Visual & Sound Diary: Apocalypse Now (1979)



Director: Francis Ford Coppola
DoP: Vittorio Storaro
Composer: Carmine & Francis Coppola

Winner of both Best Sound and Best Cinematography at the Oscars in its year of release, this entry to my Visual & Sound Diary requires little justification. The 70s was arguably the most significant decade of American cinema and director Francis Ford Coppola riding in on the New Hollywood wave, managed to close the legendary decade with the greatest war film ever created to this day. Many of the most respected filmmakers have tried their hand at depictions of naval, air or land battles. The result is an array of war movies, each in a distinguished style. Such examples include Steven Spielberg's classic epic Saving Private Ryan, the vague and poetic The Thin Red Line, invariably spawned from the twisted mind of Terrence Malick, Quentin Tarantino's comedic, indulgently violent Inglorious Basterds and of course the unflinchingly brutal Platoon by Oliver Stone. But Coppola's feature, chronicling a man's mission to terminate a rogue US colonel in 1970 Vietnam, supersedes any of these features in place of the ultimate military film.
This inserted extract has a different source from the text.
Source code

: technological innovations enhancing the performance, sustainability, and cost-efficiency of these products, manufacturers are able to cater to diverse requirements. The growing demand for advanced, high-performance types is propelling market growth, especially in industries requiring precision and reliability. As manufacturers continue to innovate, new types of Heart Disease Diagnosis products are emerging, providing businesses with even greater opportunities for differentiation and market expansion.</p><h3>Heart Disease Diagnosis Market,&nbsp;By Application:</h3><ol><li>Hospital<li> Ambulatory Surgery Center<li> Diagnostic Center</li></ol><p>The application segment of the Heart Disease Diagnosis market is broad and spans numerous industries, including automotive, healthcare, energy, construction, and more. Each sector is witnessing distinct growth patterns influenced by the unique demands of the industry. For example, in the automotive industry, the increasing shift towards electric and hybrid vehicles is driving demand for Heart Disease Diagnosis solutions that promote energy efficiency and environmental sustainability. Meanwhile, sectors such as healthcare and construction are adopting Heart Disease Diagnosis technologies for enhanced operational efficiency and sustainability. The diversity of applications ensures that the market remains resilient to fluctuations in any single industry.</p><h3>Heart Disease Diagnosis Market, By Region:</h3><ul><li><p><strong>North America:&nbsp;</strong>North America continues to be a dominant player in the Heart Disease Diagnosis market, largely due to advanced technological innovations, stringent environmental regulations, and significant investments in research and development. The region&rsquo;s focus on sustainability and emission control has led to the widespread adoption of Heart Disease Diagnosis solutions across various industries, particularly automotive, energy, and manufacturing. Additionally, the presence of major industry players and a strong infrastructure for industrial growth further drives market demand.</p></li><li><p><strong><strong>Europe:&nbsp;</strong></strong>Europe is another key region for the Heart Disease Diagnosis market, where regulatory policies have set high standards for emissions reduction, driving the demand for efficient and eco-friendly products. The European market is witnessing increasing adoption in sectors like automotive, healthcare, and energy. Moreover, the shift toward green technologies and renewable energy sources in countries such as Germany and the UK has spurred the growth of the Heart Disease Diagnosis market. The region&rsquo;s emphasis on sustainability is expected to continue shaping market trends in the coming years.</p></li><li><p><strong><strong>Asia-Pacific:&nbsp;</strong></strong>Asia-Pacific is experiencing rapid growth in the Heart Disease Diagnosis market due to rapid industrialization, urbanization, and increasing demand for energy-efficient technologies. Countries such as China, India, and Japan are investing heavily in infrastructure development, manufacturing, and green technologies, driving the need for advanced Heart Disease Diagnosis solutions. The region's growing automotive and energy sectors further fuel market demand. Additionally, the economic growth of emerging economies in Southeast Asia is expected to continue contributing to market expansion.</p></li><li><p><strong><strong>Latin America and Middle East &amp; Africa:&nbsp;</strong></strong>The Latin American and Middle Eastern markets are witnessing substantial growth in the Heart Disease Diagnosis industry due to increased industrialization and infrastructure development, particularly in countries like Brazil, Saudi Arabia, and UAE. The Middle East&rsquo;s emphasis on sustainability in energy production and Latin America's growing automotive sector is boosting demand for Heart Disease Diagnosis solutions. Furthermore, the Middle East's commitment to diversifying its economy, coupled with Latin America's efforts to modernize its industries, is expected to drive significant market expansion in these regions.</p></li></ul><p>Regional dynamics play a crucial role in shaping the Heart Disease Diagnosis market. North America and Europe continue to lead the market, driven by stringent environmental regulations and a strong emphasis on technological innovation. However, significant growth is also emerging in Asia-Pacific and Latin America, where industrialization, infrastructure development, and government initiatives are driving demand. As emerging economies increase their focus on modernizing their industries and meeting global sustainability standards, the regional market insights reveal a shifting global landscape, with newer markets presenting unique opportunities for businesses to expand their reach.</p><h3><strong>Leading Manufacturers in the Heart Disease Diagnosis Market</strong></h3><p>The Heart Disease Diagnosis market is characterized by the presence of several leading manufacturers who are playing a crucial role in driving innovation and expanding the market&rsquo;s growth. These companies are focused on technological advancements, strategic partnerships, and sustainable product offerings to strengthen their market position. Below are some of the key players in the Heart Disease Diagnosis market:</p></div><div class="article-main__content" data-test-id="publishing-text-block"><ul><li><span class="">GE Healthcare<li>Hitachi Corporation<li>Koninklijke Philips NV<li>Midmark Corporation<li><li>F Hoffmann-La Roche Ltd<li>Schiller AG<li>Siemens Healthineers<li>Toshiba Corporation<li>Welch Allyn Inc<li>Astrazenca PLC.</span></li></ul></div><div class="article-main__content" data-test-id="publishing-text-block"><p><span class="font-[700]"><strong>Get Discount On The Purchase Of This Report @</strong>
More revelatory, more engaging, more appreciative and exploitative of its cinematic medium, Apocalypse Now is a vivid glimpse into wartime beauty, that summative genre piece which encapsulates perfectly, the singular qualities of war cinema.

Ceremoniously saturated and strangely hallucinatory, Apocalypse Now subtly captures both the physical toll and the mental degradation of soldiers thrown into the violent light of established warzones. Cinematographer Vittorio Storaro utilises spectral imagery to illustrate the unconventionality of the Vietnam war. Perceptions of reality waver in mesmeric ways, the intense humidity traps the soldiers in a deep, idle haze as they travel through Vietnam to Cambodia, experiencing varying sights of air raids, the elaborate destruction caused by a napalm sortie, bridges under attack, a Playboy concert, tribes and villages alight and a Cambodian temple, inhabited by the worshippers of the US colonel, acting as a demigod. It is the feature's narrative arc which distinguishes its unique style, as the key characters of the feature are, for the large duration of the film, merely moving through the conflict.They are, like the audience, mere observers of the hellish landscape and are rarely ever directly involved in combat. Hence, a somewhat dream-like disconnect exists between the viewer and the violence. Striking visuals are accompanied by a stately pop and rock soundtrack with entries such as Shirley and Lee's 50s track "Let the Good Times Roll", The Rolling Stones "(I Can't Get No) Satisfaction" and the classic "Ride of the Valkyries" in the iconic napalm, air raid sequence. Apocalypse Now is a regal film, a hypnotic synchronisation of image and sound.